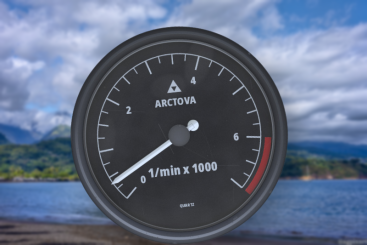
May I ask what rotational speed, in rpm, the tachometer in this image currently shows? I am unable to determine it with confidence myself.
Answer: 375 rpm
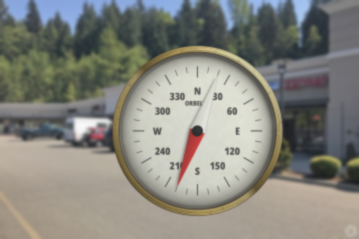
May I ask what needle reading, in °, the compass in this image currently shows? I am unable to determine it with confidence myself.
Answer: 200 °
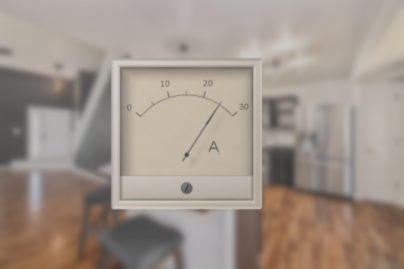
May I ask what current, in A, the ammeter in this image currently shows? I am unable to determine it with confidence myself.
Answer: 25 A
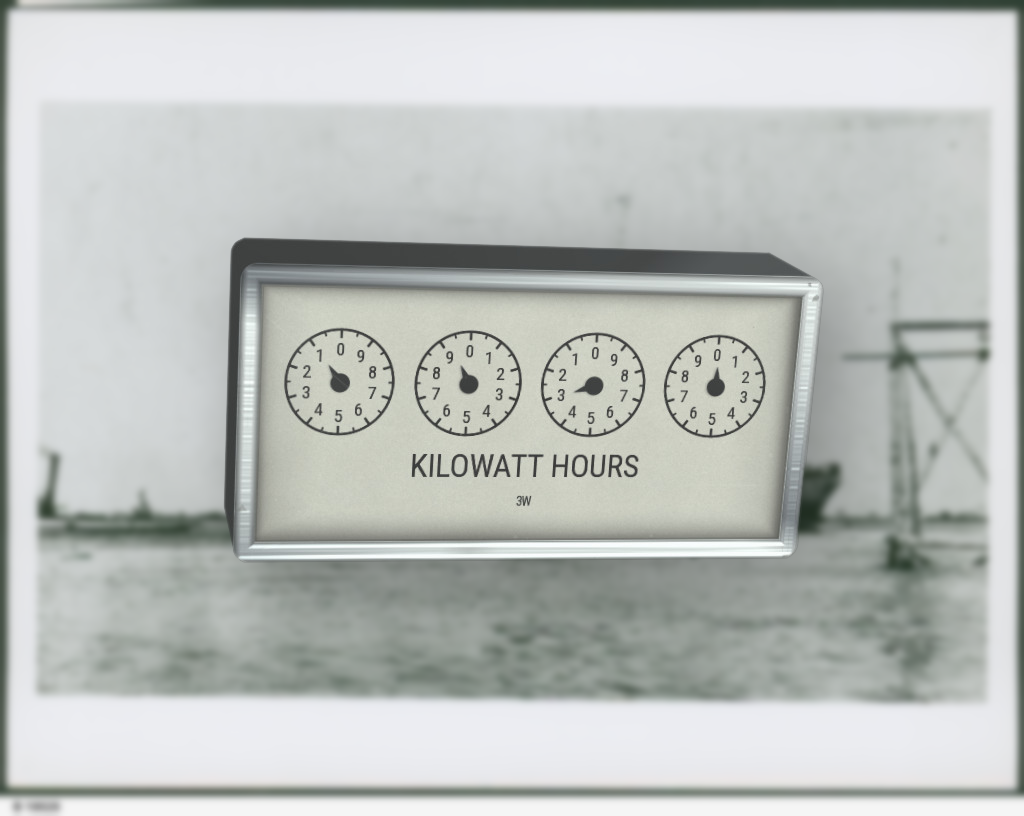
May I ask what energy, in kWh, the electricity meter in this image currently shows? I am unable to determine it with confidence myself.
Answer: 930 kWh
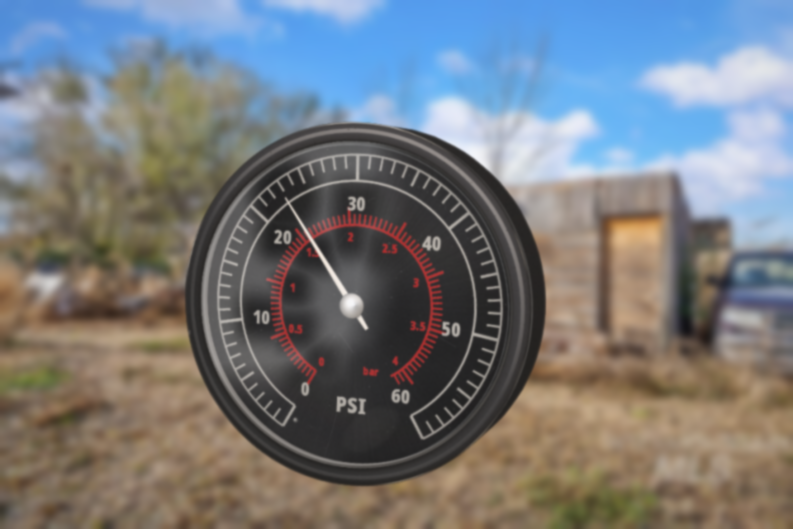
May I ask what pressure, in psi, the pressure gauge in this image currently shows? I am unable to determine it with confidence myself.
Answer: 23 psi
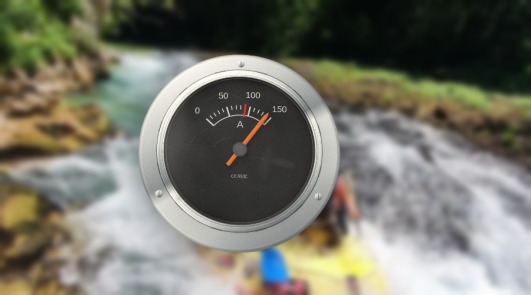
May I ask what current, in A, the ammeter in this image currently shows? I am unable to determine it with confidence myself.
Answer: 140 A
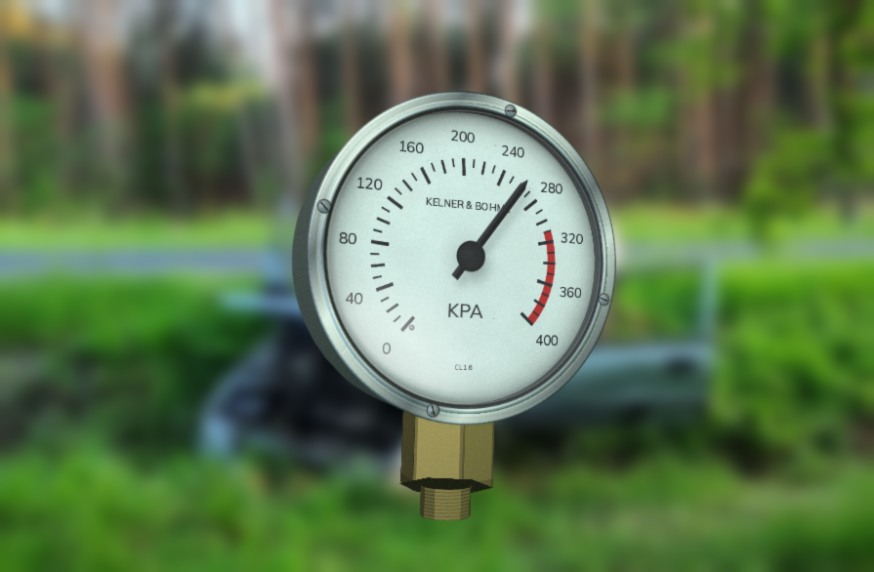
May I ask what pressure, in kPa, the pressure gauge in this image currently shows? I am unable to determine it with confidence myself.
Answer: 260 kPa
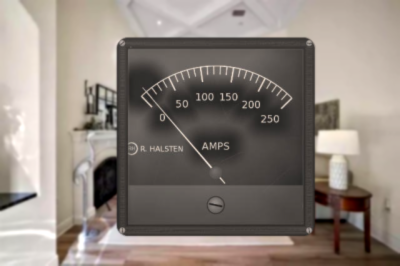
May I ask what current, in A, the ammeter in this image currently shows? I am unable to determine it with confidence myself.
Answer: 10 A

==

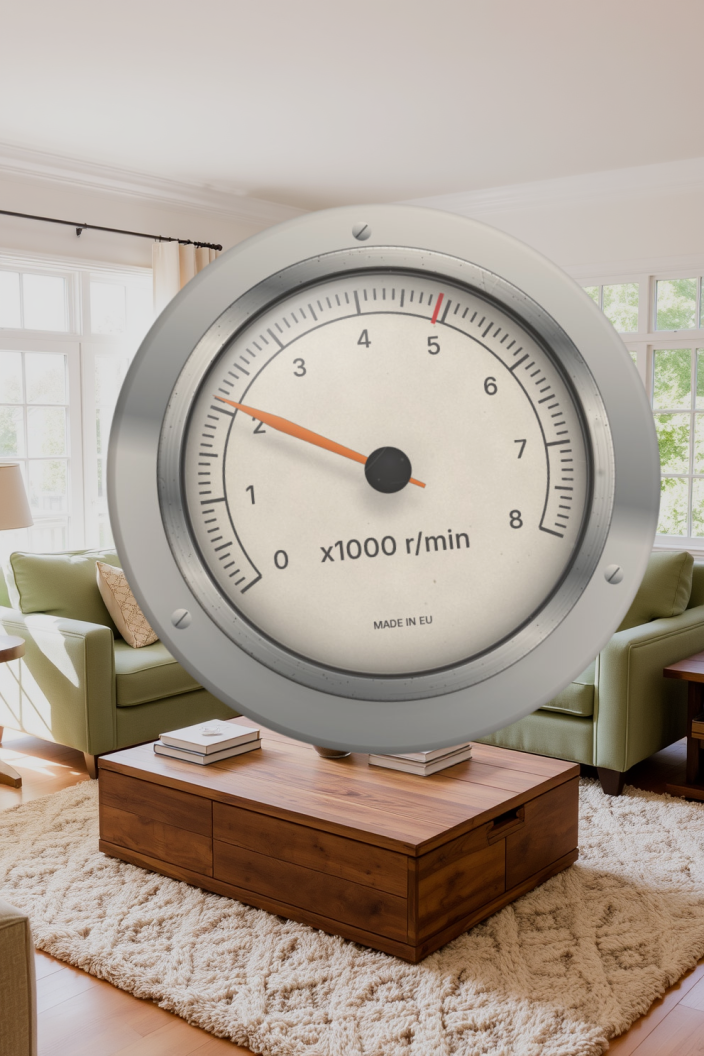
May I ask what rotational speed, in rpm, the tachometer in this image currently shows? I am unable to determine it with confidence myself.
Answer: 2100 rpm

Problem to work on: Pick out each line of the material above that contains the word "pressure", and copy those lines.

Answer for this exercise:
May I ask what pressure, in psi, the pressure gauge in this image currently shows? I am unable to determine it with confidence myself.
May I ask what pressure, in kPa, the pressure gauge in this image currently shows? I am unable to determine it with confidence myself.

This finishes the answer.